November 7th, 2013, cheers erupted in Stanford Stadium as the game ended. For a second year in a row Stanford beat the University of Oregon in football. Shortly after everyone rushed the field in a euphoric frenzy, the stadium grew quiet for a moment as everyone dutifully sang (helped by monitors with the lyrics of course) Hail Stanford Hail: “Here we raise our voices hailing Thee, our Alma Mater.” In that moment the entire student body was untied, taking pride in our shared membership in the Stanford community. We have a lot to be proud of. Stanford students and faculty conduct some of the most cutting edge research in the world. Many of our classmates will become pioneers in their respective professions. Some will start companies; some will serve as teachers; some will save lives. Stanford empowers its community to accomplish truly remarkable feats.
As members of the Stanford community, we have an obligation to it that extends beyond singing its praises after a football victory: we must discuss and actively work to solve its problems. Our student government is incredibly inefficient yet is barely discussed on campus beyond election season. Stanford’s serious mental health issues continue to remain stigmatized, lurking under the surface but never quite entering campus discourse. Stanford students will become leaders of many industries yet there is a serious lack of discussion about national and state policies beyond a subset of the student body. After attending Stanford for two years, I have seen countless ASSU candidates promise to work on these issues and then, nada. Zero. Nothing. Some may think it is time to give up on the ASSU, but I disagree. And so does Anthony Ghosn. I have had the pleasure of working closely with Anthony this year, and I am confident that as an ASSU Senator, he will work very hard to address Stanford’s serious problems.
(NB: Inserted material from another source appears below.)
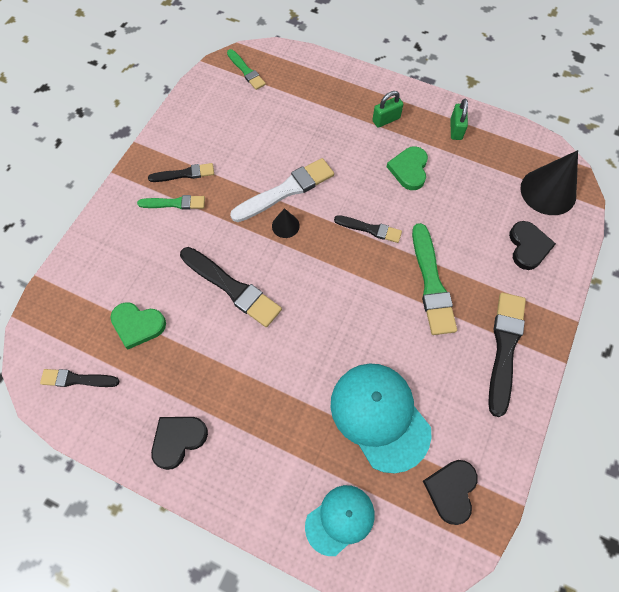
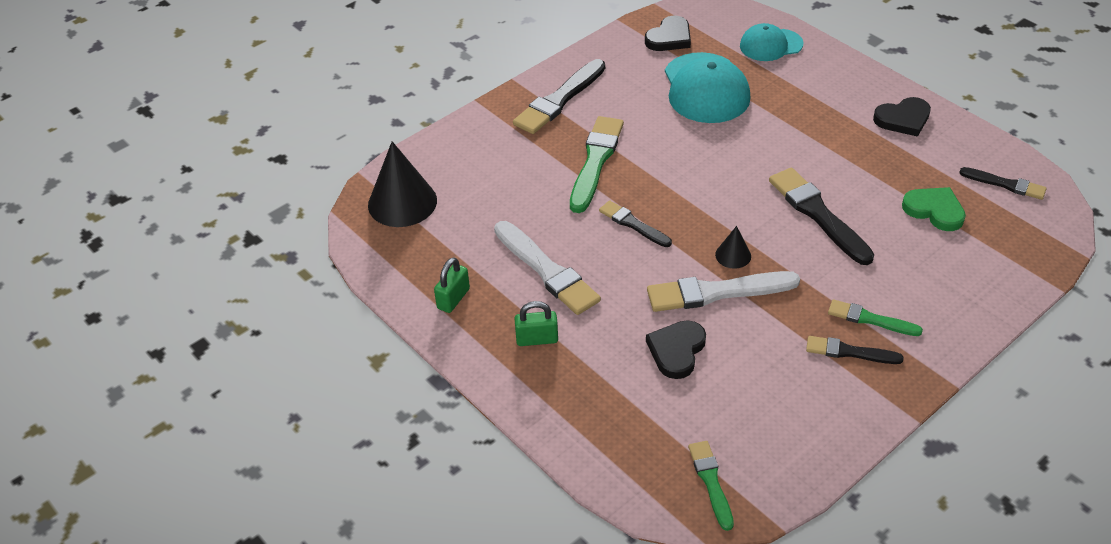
camera: 155 degrees left, 20 degrees down
(409, 169) = (547, 270): green heart -> white brush
(528, 247) = (470, 162): black heart -> black heart (676, 351)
The Stanford Review holds its meetings every Tuesday and at these meetings, we discuss critical campus issues such as special fees. Anthony does not shy away from sharing his own views, even if they are unpopular in the room. He is incredibly perceptive about campus issues and frequently points out nuances the rest of us may have missed. When Anthony told me he wanted to discuss his platform, I assumed his ideas would be incredibly well thought out and I was right. First, Anthony described in detail how he plans to improve coordination among student groups using his Senate position as leverage. For example, there are several student-run campus publications with a variety of viewpoints. Anthony plans to bring these and other groups together to discuss key campus issues expose the student body to perspectives that are not normally seen at Stanford. Anthony also plans to focus on mental health issues and a political union, an arena where students can come together and debate key issues.
Many candidates have well thought out ideas yet Anthony has the ability to see them through. During every meeting, Anthony is often the first to discuss practical issues of implementation and outreach. When describing his platform to me, Anthony was careful to point out how he would execute his plans and, even more importantly, his plans are plausible given Stanford’s current realities. If elected, Anthony will work tirelessly with his fellow Senators to develop ideas and see them through.
You will have the chance to vote on several candidates for ASSU Senate in the coming weeks. As you log on to the website and consider who to vote for, take a moment to consider voting for Anthony. Take a moment to consider voting for someone who will work hard to help Stanford honestly address its problems. Take a moment to consider voting for someone who is not afraid to voice his opinions, no matter how many feathers he ruffles. After you have gone through each and every candidate, vote for someone who will work to transform the ASSU into a robust organization that will truly represent the student body. Let’s add another reason to hail Stanford after every football game by putting Anthony Ghosn in the Senate.